Source records
=-=-=-=-=
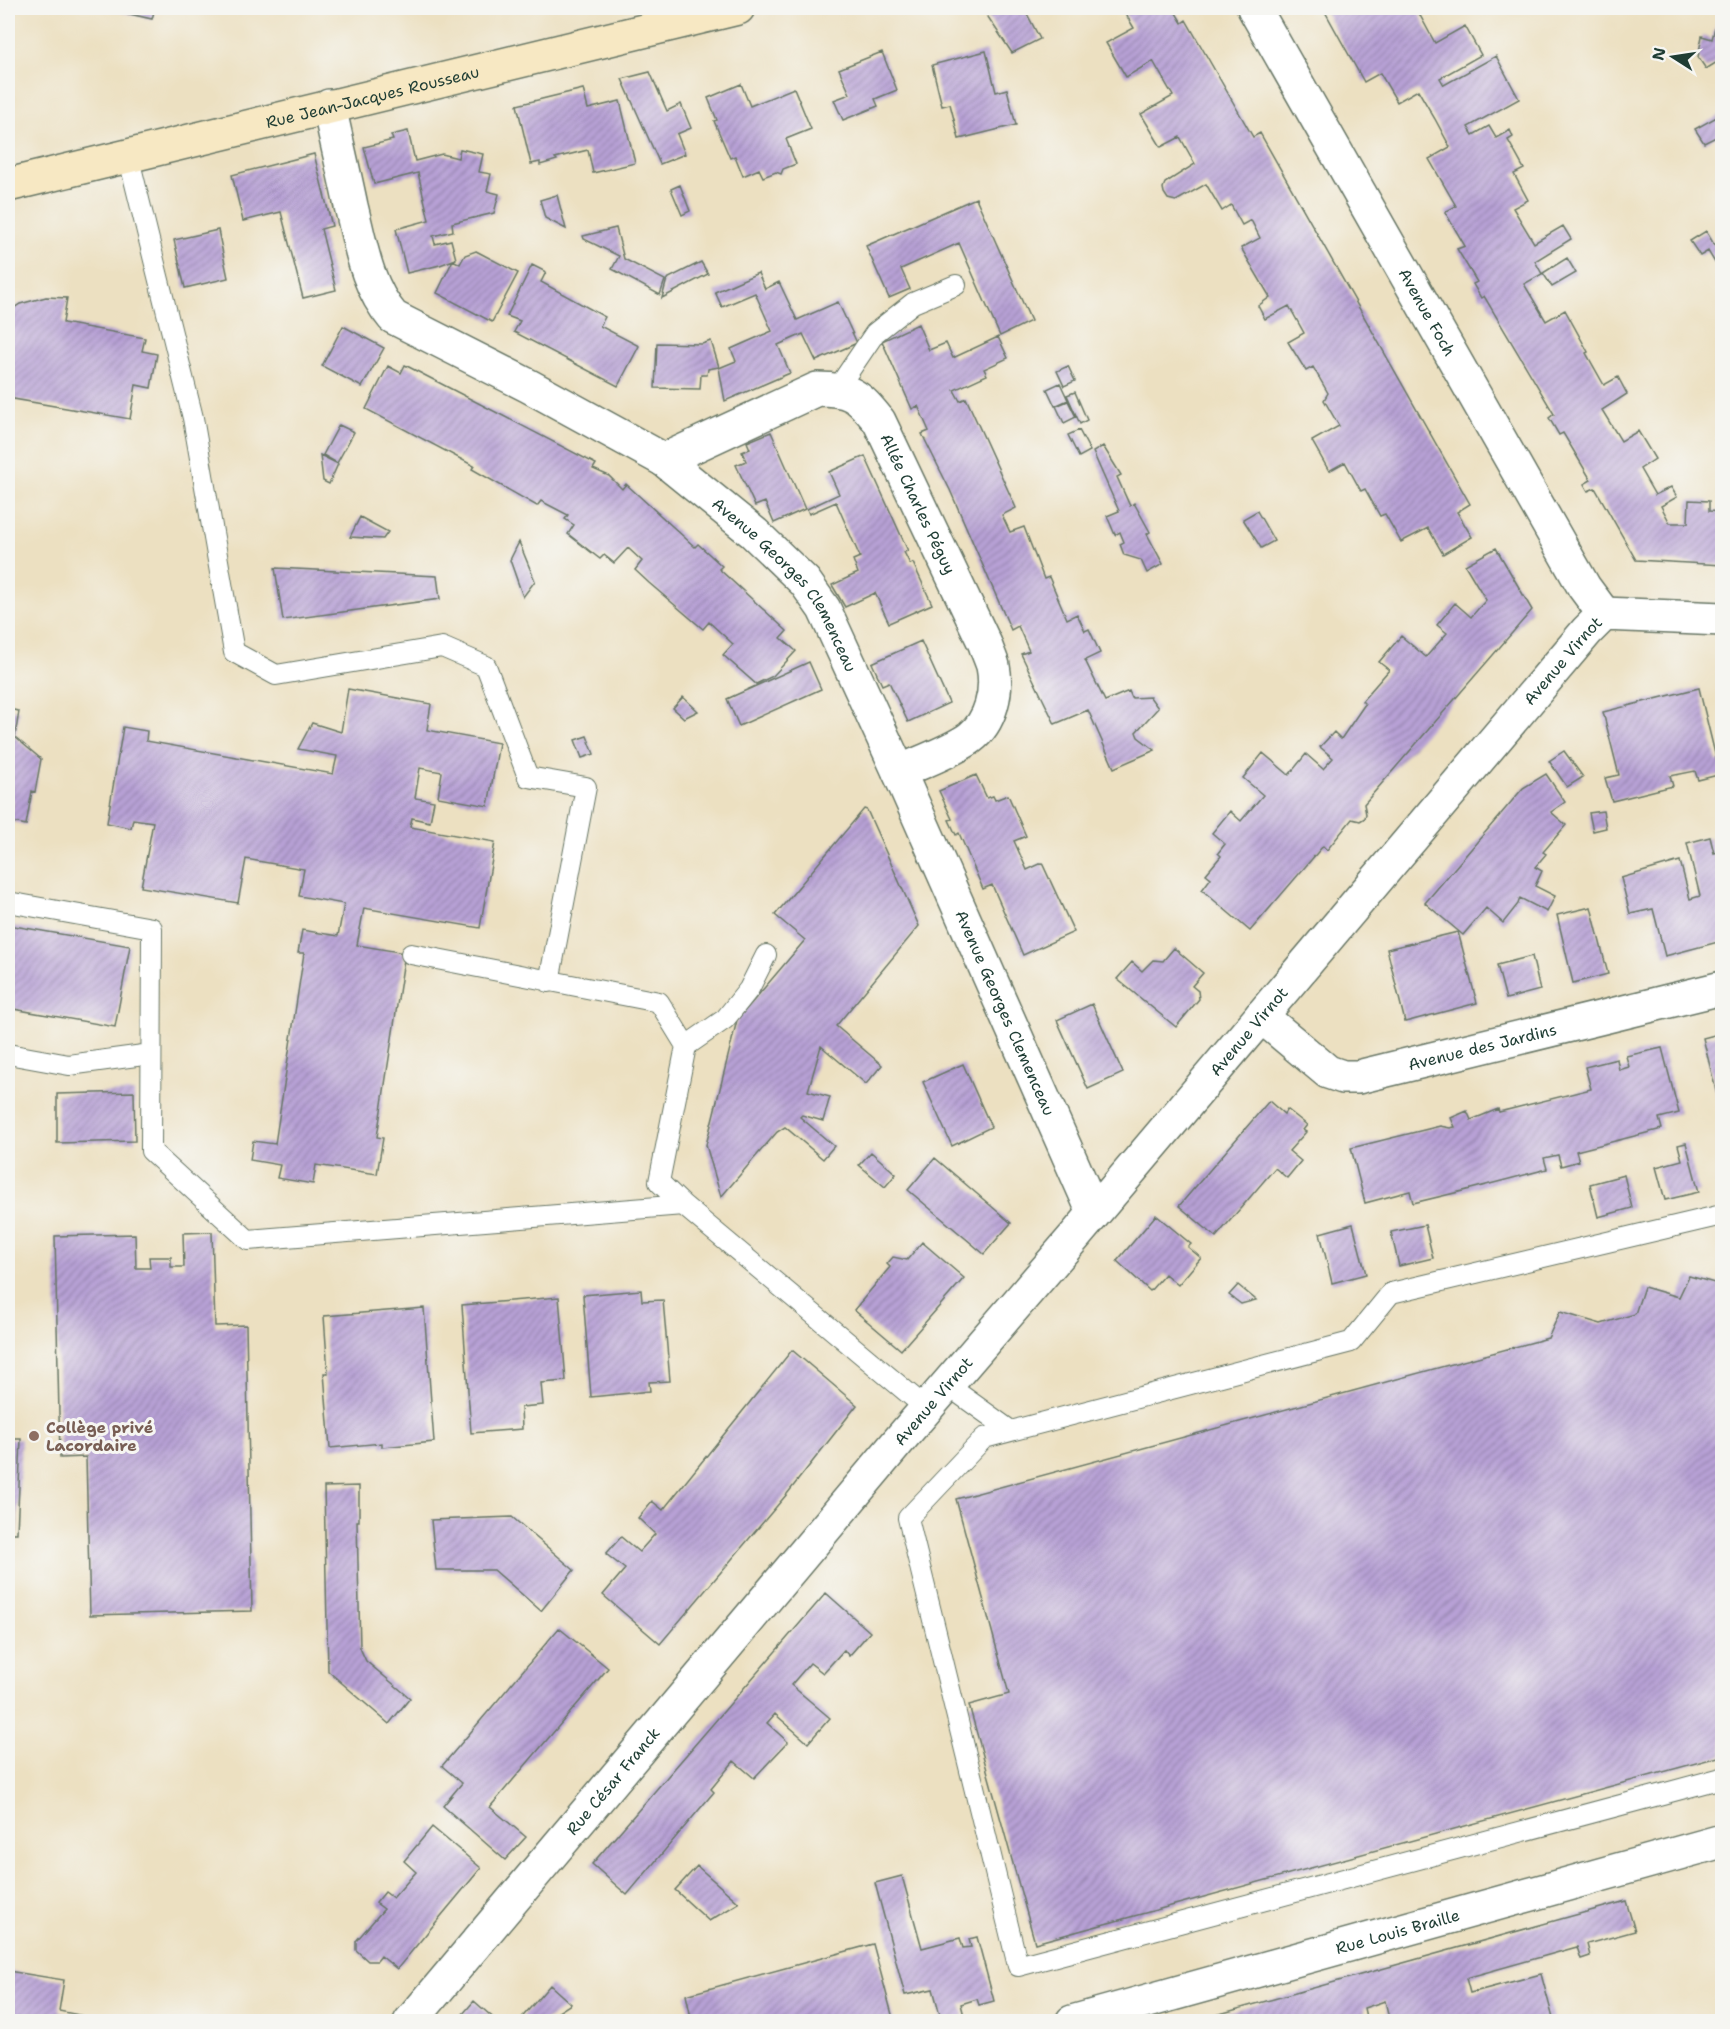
<svg xmlns="http://www.w3.org/2000/svg" width="1730" height="2029" viewBox="0 0 1730 2029" font-family="'Shantell Sans',sans-serif">
<style>
.building{fill:url(#building-hatch)}
.lines{fill:none;stroke-linecap:round;stroke-linejoin:round}
.lane-casing{stroke:#677665;stroke-width:22}
.street-casing{stroke:#677665;stroke-width:36}
.secondary-casing{stroke:#677665;stroke-width:36}
.lane{stroke:#fff;stroke-width:20}
.street{stroke:#fff;stroke-width:33}
.secondary{stroke:#f7e8c3;stroke-width:33}
.education-dot{fill:#8d6e63;stroke:#f6f6f2;stroke-width:2}
.labels{text-anchor:middle;stroke-width:6;stroke-linejoin:round;paint-order:stroke}
.street-label{font-size:16px;fill:#1f3d34;stroke:#f6f6f2}
.education-label{font-size:16px;font-weight:bold;fill:#785e54;stroke:#f6f6f2;text-anchor:start}
</style>
<defs>
<pattern id="building-hatch" width="6" height="6" patternUnits="userSpaceOnUse" patternTransform="scale(1.5)"><rect width="6" height="6" fill="#b8a1d6"/><path d="M-1 1l2-2M0 6l6-6M5 7l2-2" fill="none" stroke="#9584ae"/></pattern>
</defs>
<rect width="100%" height="100%" fill="#f6f6f2"/>
<filter id="ink" filterUnits="userSpaceOnUse"><feTurbulence type="fractalNoise" baseFrequency=".0167" numOctaves="2"/><feDisplacementMap in="SourceGraphic" scale="12" xChannelSelector="R" yChannelSelector="G"/><feConvolveMatrix kernelMatrix="1 2 1 2 8 2 1 2 1" color-interpolation-filters="sRGB"/></filter>
<filter id="wash" filterUnits="userSpaceOnUse"><feTurbulence type="fractalNoise" baseFrequency=".008" numOctaves="4" result="noise"/><feDisplacementMap in="SourceGraphic" scale="24" xChannelSelector="R" yChannelSelector="G"/><feGaussianBlur stdDeviation="1.35" result="paint"/><feColorMatrix in="noise" values="0 0 0 0 0 0 0 0 0 0 0 0 0 0 0 0 0 1.4 0 .05"/><feComposite in="paint" operator="in"/></filter>
<g filter="url(#wash)">
<rect width="100%" height="100%" fill="#ece0c1"/>
<g id="blocks">
<path class="building" d="M103 8H155L152 19Z
M982 8H1003L1006 11 1014 8H1024L1040 39 1012 53Z
M1122 8H1173L1182 23 1186 20 1253 137 1260 133 1470 504 1457 512 1472 537 1443 554 1428 528 1401 542 1385 514 1380 516 1365 489 1361 491 1345 462 1329 471 1312 441 1339 426 1324 400 1328 393 1313 367 1306 371 1288 342 1304 333 1289 306 1265 319 1258 306 1270 297 1241 248 1260 238 1251 220 1242 225 1231 205 1222 211 1206 184 1176 201 1168 199 1164 193 1163 188 1165 183 1195 164 1180 137 1161 147 1141 114 1173 96 1153 61 1126 77 1106 43 1134 28Z
M1323 8H1416L1435 43 1465 26 1481 55 1440 78 1444 85 1496 56 1519 99 1468 127 1473 135 1489 126 1496 138 1510 130 1513 137 1508 140 1524 169 1514 174 1528 200 1513 208 1534 243 1563 226 1571 239 1535 261 1542 274 1524 284 1546 321 1565 310 1588 352 1586 353 1604 385 1618 377 1627 394 1602 410 1621 441 1638 431 1655 459 1640 469 1655 495 1671 487 1677 497 1661 506 1670 523H1688L1689 500 1709 501V511L1722 512V565L1636 560 1595 488 1588 491 1584 484 1591 480 1563 433 1559 435 1549 418 1554 414 1484 296 1481 298 1473 284 1477 282 1457 249 1465 246 1445 212 1456 206 1429 159 1450 147 1435 119 1418 90 1397 102 1380 73 1364 82Z
M1716 24 1722 26V59L1706 69 1698 57 1702 36 1712 39Z
M986 51 996 92 1007 89 1016 125 959 139 950 104 942 106 932 65Z
M882 52 897 90 875 99 878 106 843 120 834 100 850 94 839 69Z
M650 72 667 111 681 104 691 128 677 134 685 154 660 164 622 79Z
M741 84 750 106 794 88 811 129 786 139 796 164 783 169 781 174 776 172 763 177 759 169 743 176 735 156 730 158 714 121 717 120 708 98Z
M583 89 588 109 620 101 635 163 593 173 588 150 555 158 557 160 540 165V162L531 164 517 105Z
M1722 114V134L1704 143 1695 129Z
M408 131 415 161 442 154 458 158 460 149 483 154 479 172 491 174 487 191 499 194 494 213 452 223 453 231 433 236 435 244 451 240 456 259 440 265 407 273 396 229 429 220 418 173 374 184 364 147 393 140 391 135Z
M314 154 332 226 321 229 336 290 303 298 281 212 243 221 232 175Z
M680 185 690 211 682 215 671 189Z
M557 195 566 229 545 218 540 200Z
M976 198 1031 321 1000 336 959 243 901 269 910 289 889 298 866 246Z
M616 228 624 259 665 280 660 295 612 269 619 256 584 239 583 236Z
M218 230 228 278 185 288 174 240Z
M1706 231 1722 258V263L1717 266 1708 251 1700 256 1690 241Z
M476 251 518 273 492 322 437 293 453 260 460 264 465 255Z
M1567 258 1576 273 1552 287 1543 273Z
M701 262 708 274 662 298 667 279Z
M532 265 546 272 541 282 605 317 600 326 639 346 618 386 514 332 520 321 507 316Z
M758 273 765 289 779 282 797 320 838 302 857 343 816 361 803 334 778 345 790 373 725 401 719 368 736 361 731 349 772 331 755 293 722 307 715 292Z
M46 297 67 298 63 323 145 338 142 351 157 354 151 388 136 385 130 419 8 398V313L10 314 11 310 20 304Z
M918 324 929 350 946 343 953 358 998 337 1008 358 984 369 987 375 954 390 960 401 966 398 1016 508 1002 515 1010 532 1024 527 1044 579 1049 577 1067 619 1077 614 1085 631 1089 629 1100 653 1085 660 1105 701 1129 691 1132 698 1150 697 1158 708 1136 732 1138 737 1155 750 1114 768 1088 710 1055 724 1021 654 1029 651 1018 626 1011 630 950 490 922 434 929 431 918 406 912 409 882 341Z
M343 326 384 348 362 387 322 366Z
M711 341 719 367 708 369 707 375H701L700 389 655 388 657 343 702 344Z
M405 365 596 464 593 469 609 476 622 489 626 484 695 547 698 544 722 566 719 569 787 631 781 638 796 651 773 676 756 684 723 655 733 644 709 622 703 629 649 583 635 570 642 561 628 548 614 563 604 555 600 559 568 534 574 525 565 519 568 515 541 501 537 506 472 469 474 466 366 409 388 366 401 373Z
M1068 366 1075 381 1064 386 1057 371Z
M1060 383 1068 400 1055 406 1047 389Z
M1075 392 1087 420 1080 424 1067 395Z
M1068 401 1076 417 1064 423 1056 406Z
M339 425 354 432 337 463 323 455Z
M1079 430 1090 451 1079 457 1068 435Z
M771 432 805 509 774 523 765 502 755 506 736 465 746 461 742 452 750 449 747 442Z
M1103 446 1121 475 1117 477 1130 506 1134 503 1150 532 1147 534 1163 564 1147 573 1141 560 1124 555 1120 544 1124 542 1120 532 1115 535 1107 516 1119 511 1093 452Z
M320 455 338 464 329 484 323 481Z
M865 456 908 551 904 552 910 564 913 563 932 604 889 623 875 593 845 607 832 585 858 573 853 560 860 557 836 502 809 514 807 509 839 494 829 472Z
M1257 511 1274 541 1261 548 1243 519Z
M360 517 388 532 383 539 350 537Z
M519 542 535 581 523 597 510 560Z
M1496 548 1532 610 1364 804 1366 814 1365 818 1360 821 1352 819 1327 850 1323 846 1250 931 1202 890 1211 878 1206 874 1221 856 1218 853 1225 844 1212 833 1230 811 1241 821 1263 795 1243 778 1263 753 1289 775 1306 754 1323 769 1333 758 1320 747 1334 732 1341 739 1365 704 1362 701 1389 670 1379 662 1401 636 1426 657 1447 633 1437 625 1455 603 1471 617 1486 600 1465 565Z
M275 568 437 576 440 599 283 620Z
M921 641 949 703 908 722 889 682 882 685 872 663Z
M809 662 821 689 739 726 727 699Z
M1699 688 1717 762 1722 761V774L1698 780 1695 771 1670 776 1673 786 1612 801 1605 778 1619 775 1603 712Z
M348 689 431 704 427 730 499 743 488 806 438 797 442 772 420 768 415 798 434 801 430 822 412 818 410 827 495 842 480 928 364 908 357 945 405 953 377 1137 383 1138 377 1174 316 1165 313 1184 277 1178 280 1165 250 1160 253 1141 275 1144 304 953H298L302 930 338 936 344 904 299 896 304 869 246 859 238 903 141 887 153 822 133 819 131 828 107 823 123 727 147 731 146 741 333 774 337 756 298 749 312 723 341 732Z
M683 697 698 711 684 718 673 708Z
M8 709 19 711 15 737 41 759 35 792 32 791 26 825 9 821 13 799 8 798Z
M587 736 594 754 582 758 575 740Z
M1564 751 1583 777 1567 787 1549 761Z
M1546 774 1565 802 1551 812 1566 825 1543 852 1546 854 1535 867 1542 871 1535 886 1555 896 1547 912 1520 898 1518 904 1503 923 1486 908 1463 935 1425 903 1523 788Z
M976 775 987 798 993 796 995 800 1008 795 1026 836 1014 841 1027 870 1042 863 1074 932 1023 955 992 885 983 889 959 833 956 835 949 820 952 819 939 791Z
M864 809 867 810 919 926 836 1026 882 1065 866 1084 821 1046 808 1091 830 1097 823 1121 802 1115 800 1117 834 1146 823 1159 785 1127 777 1132 721 1197 706 1145 737 1020 805 940 775 915Z
M1603 811 1606 828 1593 831 1589 813Z
M1710 837 1714 853 1722 851V941L1665 956 1653 909 1630 914 1621 878 1680 861 1690 899 1700 896 1687 843Z
M1591 907 1608 974 1573 983 1557 915Z
M8 925 130 946 115 1027 8 1008Z
M1458 932 1477 1003 1405 1022 1387 949Z
M1174 948 1203 973 1192 986 1198 991 1199 999 1176 1027 1117 979 1132 962 1142 971 1153 960 1163 961Z
M1532 956 1540 990 1506 999 1497 965Z
M1092 1004 1123 1073 1088 1089 1057 1020Z
M1722 1033V1115L1703 1038Z
M1662 1048 1679 1113 1659 1118 1662 1129 1576 1151 1579 1161 1561 1166 1558 1155 1544 1158 1547 1169 1463 1191 1413 1203 1410 1191 1365 1203 1351 1148 1440 1126 1450 1128 1455 1127 1451 1118 1467 1111 1471 1120 1498 1109 1499 1112 1591 1089 1585 1067 1617 1059 1619 1070 1629 1067 1626 1056Z
M963 1064 991 1127 952 1146 923 1082Z
M134 1092 135 1141 57 1143V1094Z
M1269 1101 1284 1114 1287 1109 1307 1125 1303 1130 1306 1132 1289 1151 1301 1161 1287 1178 1275 1168 1216 1237 1179 1206Z
M1686 1143 1699 1192 1665 1200 1656 1167 1682 1160 1678 1145Z
M871 1152 896 1174 885 1187 859 1165Z
M935 1158 1011 1223 984 1254 908 1190Z
M1624 1175 1632 1208 1598 1217 1590 1184Z
M1156 1215 1191 1244 1188 1247 1201 1258 1178 1285 1165 1274 1150 1291 1117 1261Z
M1353 1224 1366 1274 1332 1283 1320 1233Z
M1425 1225 1433 1258 1399 1266 1391 1232Z
M212 1232 215 1326 246 1325 252 1611 90 1615 86 1457 60 1458 55 1236 135 1234 136 1268H150L149 1257H171V1267H184L183 1233Z
M922 1242 964 1278 901 1350 854 1310 890 1267 887 1264 893 1257 907 1260Z
M1689 1276 1722 1285V1756L1035 1943 969 1705 1009 1694 956 1499 1548 1338 1560 1312 1601 1324 1635 1314 1644 1287 1679 1297Z
M1238 1285 1256 1300 1241 1304 1229 1295Z
M641 1290 642 1301 663 1300 670 1381 649 1382 650 1391 591 1397 583 1295Z
M559 1297 566 1381 541 1383 543 1405 521 1407 522 1429 471 1433 462 1305Z
M424 1308 434 1442 382 1447V1443L330 1448 324 1373H328L324 1316Z
M792 1350 857 1405 787 1494 660 1644 603 1595 625 1569 606 1554 621 1537 639 1552 655 1534 638 1518 652 1501 663 1510Z
M8 1439H21L17 1533H8Z
M359 1486V1521H357L360 1648 366 1661 410 1698 389 1724 328 1671 324 1487Z
M512 1517 574 1570 541 1611 494 1570H436L431 1520Z
M826 1593 870 1632 849 1656 844 1650 823 1673 810 1663 791 1685 830 1718 808 1743 775 1714 767 1723 788 1742 754 1778 734 1761 711 1789 714 1792 627 1895 592 1864Z
M559 1628 608 1668 490 1807 526 1837 505 1860 443 1806 462 1783 442 1766Z
M432 1827 481 1868 397 1969 381 1956 377 1961H368L356 1950V1941L384 1909 376 1903 385 1892 393 1898 416 1872 404 1861Z
M697 1866 739 1903 709 1921 675 1890Z
M902 1876 922 1948 960 1938 963 1948 971 1947 969 1939 977 1937 994 2001 979 2005 977 1999 961 2004 964 2016 942 2022 933 1989 905 1995 875 1883Z
M1626 1901 1635 1931 1587 1944 1590 1956 1581 1959 1577 1947 1466 1978 1470 1993 1541 1974 1554 2022H1390L1385 2001 1364 2008 1367 2022H1191Z
M873 1944 894 2022H692L686 1995Z
M8 1971 64 1980 59 2011 113 2022H8Z
M550 1985 571 2004 543 2022H518Z
M474 2001 498 2022H456Z"/>
</g>
</g>
<g filter="url(#ink)">
<use href="#blocks" fill-opacity="0" stroke="#677665" stroke-width="1.5"/>
<g class="lines">
<g class="lane-casing">
<path id="lane" d="M128 155 193 418 234 652 276 675 442 647 486 666 528 777 586 787 549 982
M837 389 875 333 913 303 956 285
M8 902 152 928 151 1151 248 1240 683 1205 926 1408
M411 954 659 1002 686 1046
M8 1054 69 1065 151 1054
M683 1205 659 1182 686 1046 725 1019 749 989 766 955
M1722 1215 1391 1293 1351 1342 984 1438 908 1518 1018 1966 1722 1778
M947 1385 1011 1431"/>
</g>
<g class="street-casing">
<g id="street">
<path id="s1" d="M1254 8 1584 587 1604 614"/>
<path id="s2" d="M329 106C336 139 344 172 351 206 361 246 366 285 393 317L529 386 664 460 754 533 805 582 824 609 899 772 1094 1213"/>
<path id="s3" d="M664 460 817 389C851 389 858 395 879 421L985 644C987 651 991 659 993 666 998 691 991 722 970 738 954 750 919 763 899 772"/>
<path id="s4" d="M1261 1016 1328 1072 1343 1077H1358L1722 988"/>
<path id="s5" d="M410 2022 902 1437 1076 1235 1587 631 1604 614 1722 619"/>
<path id="s6" d="M1072 2022 1722 1841"/>
</g>
</g>
<g class="secondary-casing">
<g id="secondary">
<path id="s7" d="M8 185 738 8"/>
</g>
</g>
<use href="#lane" class="lane"/>
<use href="#street" class="street"/>
<use href="#secondary" class="secondary"/>
</g>
</g>
<circle class="education-dot" cx="34" cy="1436" r="6"/>
<g class="labels">
<g class="street-label">
<text dy="6" stroke="none"><textPath href="#s7" startOffset="375">Rue Jean-Jacques Rousseau</textPath></text>
<text dy="6" stroke="none"><textPath href="#s1" startOffset="350">Avenue Foch</textPath></text>
<text dy="6" stroke="none"><textPath href="#s3" startOffset="334">Allée Charles Péguy</textPath></text>
<text dy="6" stroke="none"><textPath href="#s2" startOffset="705">Avenue Georges Clemenceau</textPath></text>
<text dy="6" stroke="none"><textPath href="#s5" startOffset="1784">Avenue Virnot</textPath></text>
<text dy="6" stroke="none"><textPath href="#s2" startOffset="1191">Avenue Georges Clemenceau</textPath></text>
<text dy="6" stroke="none"><textPath href="#s5" startOffset="1298">Avenue Virnot</textPath></text>
<text dy="6" stroke="none"><textPath href="#s4" startOffset="246">Avenue des Jardins</textPath></text>
<text dy="6" stroke="none"><textPath href="#s5" startOffset="812">Avenue Virnot</textPath></text>
<text dy="6" stroke="none"><textPath href="#s5" startOffset="315">Rue César Franck</textPath></text>
<text dy="6" stroke="none"><textPath href="#s6" startOffset="338">Rue Louis Braille</textPath></text>
</g>
<g class="education-label">
<text x="46" y="1433">Collège privé<tspan x="46" dy="18">Lacordaire</tspan></text>
</g>
</g>
<rect width="1730" height="2029" fill="none" stroke="#f6f6f2" stroke-width="30"/>
<g transform="translate(1673 57) rotate(282)" stroke="#f6f6f2" stroke-width="4.5" paint-order="stroke">
<path d="M0-4.5L10 22L0 15L-10 22Z" fill="#1f3d34"/>
<text y="-9" font-size="16" font-weight="bold" text-anchor="middle" fill="#1f3d34">N</text>
</g>
</svg>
=-=-=-=-=
PROBLEM STATEMENT →
What is needed is every line of the records that contains the word "userSpaceOnUse".

RESULT FOR THIS EXERCISE →
<pattern id="building-hatch" width="6" height="6" patternUnits="userSpaceOnUse" patternTransform="scale(1.5)"><rect width="6" height="6" fill="#b8a1d6"/><path d="M-1 1l2-2M0 6l6-6M5 7l2-2" fill="none" stroke="#9584ae"/></pattern>
<filter id="ink" filterUnits="userSpaceOnUse"><feTurbulence type="fractalNoise" baseFrequency=".0167" numOctaves="2"/><feDisplacementMap in="SourceGraphic" scale="12" xChannelSelector="R" yChannelSelector="G"/><feConvolveMatrix kernelMatrix="1 2 1 2 8 2 1 2 1" color-interpolation-filters="sRGB"/></filter>
<filter id="wash" filterUnits="userSpaceOnUse"><feTurbulence type="fractalNoise" baseFrequency=".008" numOctaves="4" result="noise"/><feDisplacementMap in="SourceGraphic" scale="24" xChannelSelector="R" yChannelSelector="G"/><feGaussianBlur stdDeviation="1.35" result="paint"/><feColorMatrix in="noise" values="0 0 0 0 0 0 0 0 0 0 0 0 0 0 0 0 0 1.4 0 .05"/><feComposite in="paint" operator="in"/></filter>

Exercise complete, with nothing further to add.